Recently Mark Callaghan blogged about using O_DIRECT for the InnoDB transaction log. He noted that there was not a significant performance gain if the number of concurrent connections increases. I've done my share of testing and retesting over the past months to determine how useful this is. Based on a small TPCC workload (100 warehouses, 64 connections, 1 hour test, 5 minute rampup), I've seen huge performance gains by setting ALL_O_DIRECT for the variable innodb_flush_method using Percona XtraDB.
Without using Direct I/O, the benchmark generated a TpmC score of approximately 24,500 (HP DL160 G6, 2 x Xeon E5620 2.40GHz, 16GB mem, 4x300 GB SAS, RAID-10). After setting the variable to ALL_O_DIRECT, TpmC score went up to 48,000. Huge increase. This deserves some more investigation and some more testing. I want to also try this out on some older hardware to see if similar performance gains can be achieved.
7 comments:
I am happy to learn this makes this faster but I too want to understand why. Can you provide more details? What were the sizes of the innodb buffer pool? How many InnoDB transaction log files and what size? With 16GB of RAM it is more likely that your setup benefits from not wasting RAM for transaction log files courtesy of ALL_O_DIRECT. Do you have HW RAID with battery backed write cache?
innodb_buffer_pool_size=12G
innodb_log_file_size=2G
innodb_log_files_in_group=2
With only 100 warehouses, the db fits in memory.
The HW RAID has battery backed write cache enabled, 256K stripe size, 100% memory for write cache. Underlying filesystem is XFS.
Sounds strange for me anyway.. - did you really observe x2 times more writes on the device where your REDO logs are placed?..
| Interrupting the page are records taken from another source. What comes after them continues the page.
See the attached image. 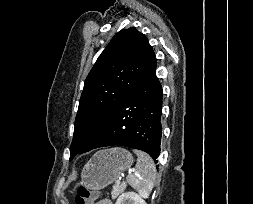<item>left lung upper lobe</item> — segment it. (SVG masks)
Listing matches in <instances>:
<instances>
[{
    "mask_svg": "<svg viewBox=\"0 0 253 204\" xmlns=\"http://www.w3.org/2000/svg\"><path fill=\"white\" fill-rule=\"evenodd\" d=\"M154 56L146 36L135 27L112 38L84 82L70 160L86 149L93 135L140 83Z\"/></svg>",
    "mask_w": 253,
    "mask_h": 204,
    "instance_id": "obj_1",
    "label": "left lung upper lobe"
}]
</instances>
Also, what are exactly the rules for DIRECT I/O on XFS, is there any conditions to have write operations aligned to the block size to be accepted as DIRECT?.. - I mean as REDO log records may vary in size, your writes then will be mostly not aligned to the block size and DIRECT flag will be ignored; but as DIRECT is not supposing to involve fsync() you may simply have classic buffered I/O writes with a background flushing (likely you're using innodb_flush_log_at_trx_commit=0) which may explain the gain..
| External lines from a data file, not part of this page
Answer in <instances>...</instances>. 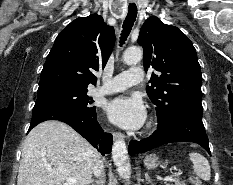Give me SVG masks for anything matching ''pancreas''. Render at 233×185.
<instances>
[{
	"instance_id": "obj_1",
	"label": "pancreas",
	"mask_w": 233,
	"mask_h": 185,
	"mask_svg": "<svg viewBox=\"0 0 233 185\" xmlns=\"http://www.w3.org/2000/svg\"><path fill=\"white\" fill-rule=\"evenodd\" d=\"M173 182L175 183L174 185H186L184 181H181L178 178H175Z\"/></svg>"
}]
</instances>
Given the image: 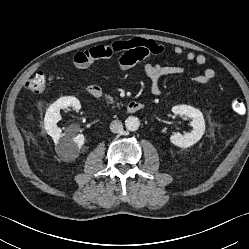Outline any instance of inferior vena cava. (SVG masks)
Returning <instances> with one entry per match:
<instances>
[{"label":"inferior vena cava","mask_w":249,"mask_h":249,"mask_svg":"<svg viewBox=\"0 0 249 249\" xmlns=\"http://www.w3.org/2000/svg\"><path fill=\"white\" fill-rule=\"evenodd\" d=\"M110 130L113 133H120L123 130V126H122L121 121H119V120H113L110 123Z\"/></svg>","instance_id":"obj_1"}]
</instances>
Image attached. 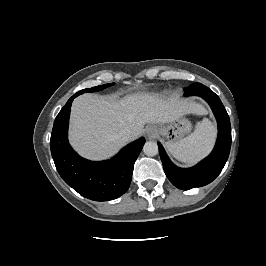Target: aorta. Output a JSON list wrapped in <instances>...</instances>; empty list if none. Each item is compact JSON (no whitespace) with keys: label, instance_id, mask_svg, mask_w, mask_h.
I'll list each match as a JSON object with an SVG mask.
<instances>
[{"label":"aorta","instance_id":"obj_1","mask_svg":"<svg viewBox=\"0 0 266 266\" xmlns=\"http://www.w3.org/2000/svg\"><path fill=\"white\" fill-rule=\"evenodd\" d=\"M143 152L147 156H155L158 153V145L154 141H148L143 146Z\"/></svg>","mask_w":266,"mask_h":266}]
</instances>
Anyway, it'll be great to see more details about this test.
Thank you!
Rgds,
-Dimitri
Dmitri, not using innodb_flush_log_at_trx_commit=0. Its set to 1. Also no binary logs, so all disk access on teh XFS filesystem (.ibd & tx log) is using Direct I/O.
I'll have to gather all of the details once I get a free moment (likely very very late this evening).
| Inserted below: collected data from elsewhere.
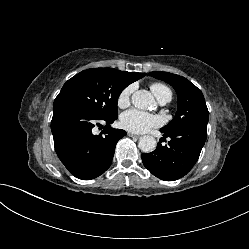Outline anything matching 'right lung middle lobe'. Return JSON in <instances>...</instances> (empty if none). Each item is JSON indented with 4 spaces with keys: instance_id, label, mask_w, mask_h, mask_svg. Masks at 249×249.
Segmentation results:
<instances>
[{
    "instance_id": "obj_1",
    "label": "right lung middle lobe",
    "mask_w": 249,
    "mask_h": 249,
    "mask_svg": "<svg viewBox=\"0 0 249 249\" xmlns=\"http://www.w3.org/2000/svg\"><path fill=\"white\" fill-rule=\"evenodd\" d=\"M127 86L112 68L87 69L69 79L55 101H68L100 118L115 117L118 97Z\"/></svg>"
}]
</instances>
Partha, you've missed my point :-)
my supposition is:
- when innodb_flush_log_at_trx_commit=1 us used InnoDB will do:
write();
fsync();
for each transaction.
Now, when you're using O_DIRECT, fsync() is no more required as with O_DIRECT write() is supposed to really write to the storage bypassing FS cache.
Then, if XFS is requiring a block size alignment for O_DIRECT operation it'll in this case use buffered I/O for any non-aligned write requests. And as REDO log writes are not aligned to any block size, your DIRECT writes o log files will be transformed to the buffered (cached) writes - exactly the same when the innodb_flush_log_at_trx_commit=0 option is used..
That was my supposition as most of FS are requiring block size alignment to match DIRECT I/O operation.
Rgds,
-Dimitri
In the Facebook patch and XtraDB we don't fsync after O_DIRECT writes unless they extend the file. Transaction log writes are multiples of 512 bytes. Our assumption that is still being tested is that as long as the file system has been setup properly, that such writes on XFS won't require a read prior to the write which also implies that the buffered IO path won't be used. The easy way to confirm that is put the transaction log on its own file system and look at iostat.
Almost forgot, after more testing, this behavior is not the same across CPU types. Xeon E5620 shows this boost in performance while older L5320 does not show this performance boost. Trying tests with L5420 soon.